State-of-the-art dense visual SLAM systems demonstrate robust performance and
impressive accuracy in ideal conditions. However, these techniques are based on requirements which limit the extent to which they can be deployed in real applications.
Fundamentally, they require constant scene illumination, smooth camera motion and
no moving objects being present in the scene. Overcoming these requirements is not
trivial and significant effort is needed to make dense visual SLAM approaches more
robust to real-world conditions.
The objective of this thesis is to develop dense visual SLAM systems which are
more robust to real-world visually challenging conditions.
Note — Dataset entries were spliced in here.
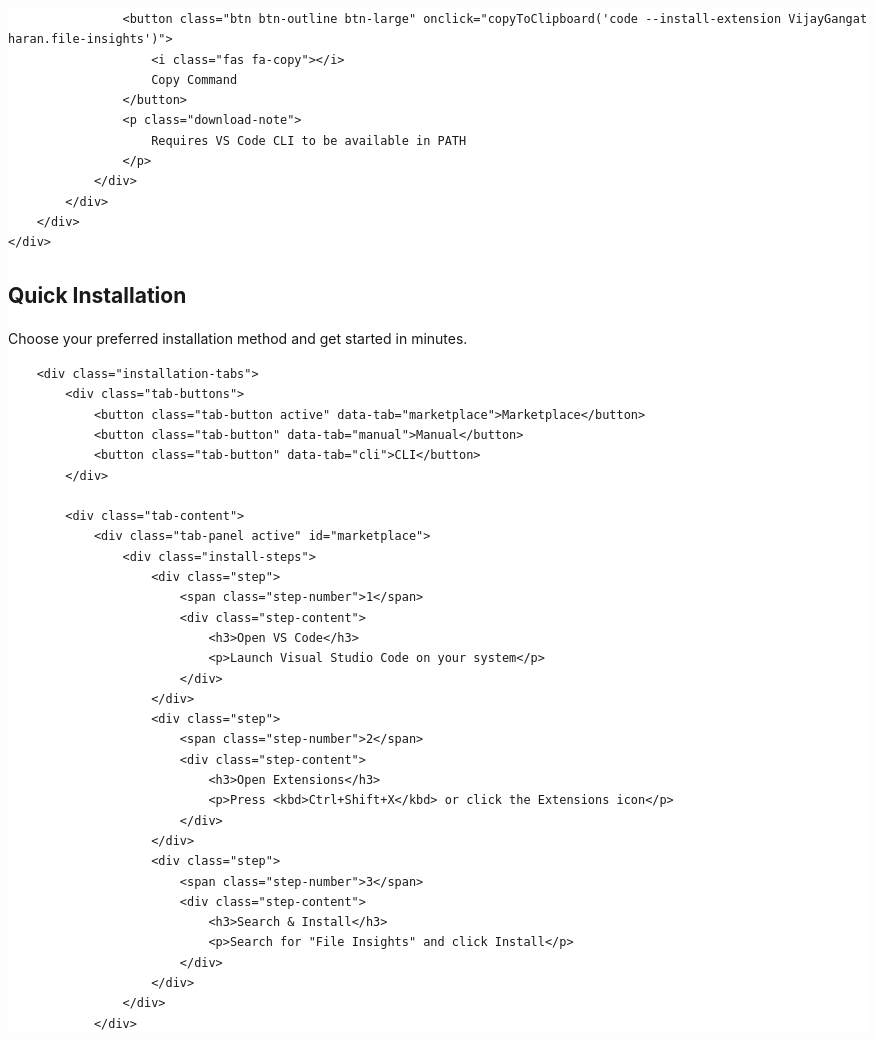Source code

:                     <button class="btn btn-outline btn-large" onclick="copyToClipboard('code --install-extension VijayGangatharan.file-insights')">
                        <i class="fas fa-copy"></i>
                        Copy Command
                    </button>
                    <p class="download-note">
                        Requires VS Code CLI to be available in PATH
                    </p>
                </div>
            </div>
        </div>
    </div>
</section>


<section class="installation-quick">
    <div class="container">
        <div class="section-header">
            <h2 class="section-title">Quick Installation</h2>
            <p class="section-description">
                Choose your preferred installation method and get started in minutes.
            </p>
        </div>
        
        <div class="installation-tabs">
            <div class="tab-buttons">
                <button class="tab-button active" data-tab="marketplace">Marketplace</button>
                <button class="tab-button" data-tab="manual">Manual</button>
                <button class="tab-button" data-tab="cli">CLI</button>
            </div>
            
            <div class="tab-content">
                <div class="tab-panel active" id="marketplace">
                    <div class="install-steps">
                        <div class="step">
                            <span class="step-number">1</span>
                            <div class="step-content">
                                <h3>Open VS Code</h3>
                                <p>Launch Visual Studio Code on your system</p>
                            </div>
                        </div>
                        <div class="step">
                            <span class="step-number">2</span>
                            <div class="step-content">
                                <h3>Open Extensions</h3>
                                <p>Press <kbd>Ctrl+Shift+X</kbd> or click the Extensions icon</p>
                            </div>
                        </div>
                        <div class="step">
                            <span class="step-number">3</span>
                            <div class="step-content">
                                <h3>Search & Install</h3>
                                <p>Search for "File Insights" and click Install</p>
                            </div>
                        </div>
                    </div>
                </div>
For this, we leverage sensor
fusion and motion segmentation for situations where camera data is unsuitable.
The first contribution is a visual SLAM system for the NASA Valkyrie humanoid
robot which is robust to the robot’s operation. It is based on a sensor fusion approach
which combines visual SLAM and leg odometry to demonstrate increased robustness
to illumination changes and fast camera motion.
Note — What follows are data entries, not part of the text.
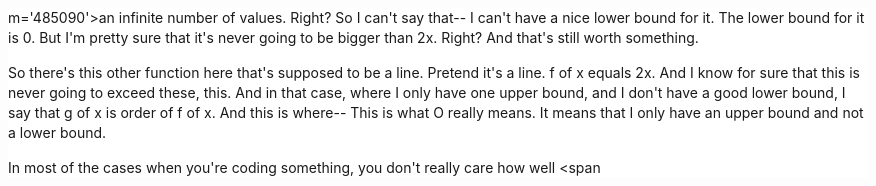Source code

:   m='485090'>an</span> <span m='485250'>infinite</span> <span
  m='485600'>number</span> <span m='485960'>of</span> <span
  m='486770'>values.</span> <span m='487825'>Right?</span> <span
  m='488250'>So</span> <span m='488420'>I</span> <span m='488500'>can't</span>
  <span m='488810'>say</span> <span m='489030'>that--</span> <span
  m='489950'>I</span> <span m='490030'>can't</span> <span m='490250'>have</span>
  <span m='490420'>a</span> <span m='490500'>nice</span> <span
  m='490820'>lower</span> <span m='491050'>bound</span> <span
  m='491300'>for</span> <span m='491480'>it.</span> <span m='491670'>The</span>
  <span m='491820'>lower</span> <span m='492000'>bound</span> <span
  m='492220'>for it</span> <span m='492450'>is 0.</span> <span
  m='493680'>But</span> <span m='494280'>I'm</span> <span
  m='494490'>pretty</span> <span m='494800'>sure</span> <span
  m='495080'>that</span> <span m='495280'>it's</span> <span
  m='495470'>never</span> <span m='495780'>going</span> <span
  m='496050'>to</span> <span m='496150'>be</span> <span m='496310'>bigger</span>
  <span m='496710'>than</span> <span m='496890'>2x.</span> <span
  m='497630'>Right?</span> <span m='497880'>And</span> <span
  m='497980'>that's</span> <span m='498160'>still</span> <span
  m='498390'>worth</span> <span m='498640'>something.</span> </p><p><span
  m='499870'>So</span> <span m='500870'>there's</span> <span
  m='501150'>this</span> <span m='501370'>other</span> <span
  m='501610'>function</span> <span m='502000'>here</span> <span
  m='502570'>that's</span> <span m='502810'>supposed</span> <span
  m='503130'>to</span> <span m='503200'>be</span> <span m='503320'>a
  line.</span> <span m='503760'>Pretend</span> <span m='504110'>it's</span>
  <span m='504250'>a line.</span> <span m='506370'>f</span> <span
  m='506630'>of</span> <span m='506820'>x</span> <span m='507440'>equals</span>
  <span m='507840'>2x.</span> <span m='508780'>And</span> <span
  m='508940'>I</span> <span m='508990'>know</span> <span m='509150'>for</span>
  <span m='509340'>sure</span> <span m='509800'>that</span> <span
  m='511090'>this</span> <span m='511990'>is</span> <span
  m='512110'>never</span> <span m='512409'>going</span> <span
  m='512659'>to</span> <span m='512870'>exceed</span> <span
  m='513059'>these,</span> <span m='513544'>this.</span> <span m='514419'>And
  in</span> <span m='514659'>that</span> <span m='514870'>case,</span> <span
  m='515100'>where</span> <span m='515370'>I</span> <span m='515419'>only</span>
  <span m='515630'>have</span> <span m='515870'>one</span> <span
  m='516130'>upper</span> <span m='516419'>bound,</span> <span
  m='516809'>and</span> <span m='516950'>I</span> <span m='517010'>don't</span>
  <span m='517230'>have</span> <span m='517360'>a</span> <span
  m='517440'>good</span> <span m='517580'>lower</span> <span
  m='517840'>bound,</span> <span m='518940'>I</span> <span m='519120'>say</span>
  <span m='519409'>that</span> <span m='520840'>g</span> <span
  m='521080'>of</span> <span m='521210'>x</span> <span m='521799'>is</span>
  <span m='522549'>order</span> <span m='523830'>of</span> <span
  m='524179'>f</span> <span m='524340'>of</span> <span m='524460'>x.</span>
  <span m='524670'>And</span> <span m='524840'>this</span> <span
  m='525040'>is</span> <span m='525250'>where--</span> <span
  m='526220'>This</span> <span m='526480'>is</span> <span m='526590'>what</span>
  <span m='527330'>O</span> <span m='527520'>really</span> <span
  m='527870'>means.</span> <span m='528320'>It</span> <span
  m='528460'>means</span> <span m='528690'>that</span> <span m='528880'>I
  only</span> <span m='528990'>have</span> <span m='529180'>an</span> <span
  m='529300'>upper</span> <span m='529560'>bound</span> <span
  m='529900'>and</span> <span m='530030'>not</span> <span m='530230'>a</span>
  <span m='530320'>lower</span> <span m='530600'>bound.</span> </p><p><span
  m='532920'>In</span> <span m='533420'>most</span> <span m='533720'>of</span>
  <span m='533790'>the</span> <span m='533900'>cases</span> <span
  m='534330'>when</span> <span m='534560'>you're</span> <span
  m='534960'>coding</span> <span m='535320'>something,</span> <span
  m='535750'>you</span> <span m='535920'>don't</span> <span
  m='536290'>really</span> <span m='536540'>care</span> <span
  m='537500'>how</span> <span m='538540'>well</span> <span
Second, we research methods for robust visual odometry in the presence of moving
objects. We propose a formulation for joint visual odometry and motion segmentation
that demonstrates increased robustness in scenes with moving objects compared to
state-of-the-art approaches.
We then extend this method using inertial information from a gyroscope to compare the contributions of motion segmentation and motion prior integration for robustness to scene dynamics. As part of this study we provide a dataset recorded in
scenes with different numbers of moving objects.
In conclusion, we find that both motion segmentation and motion prior integration
are necessary for achieving significantly better results in real-world conditions. While
motion priors increase robustness, motion segmentation increases the accuracy of the
reconstruction results through filtering of moving objects.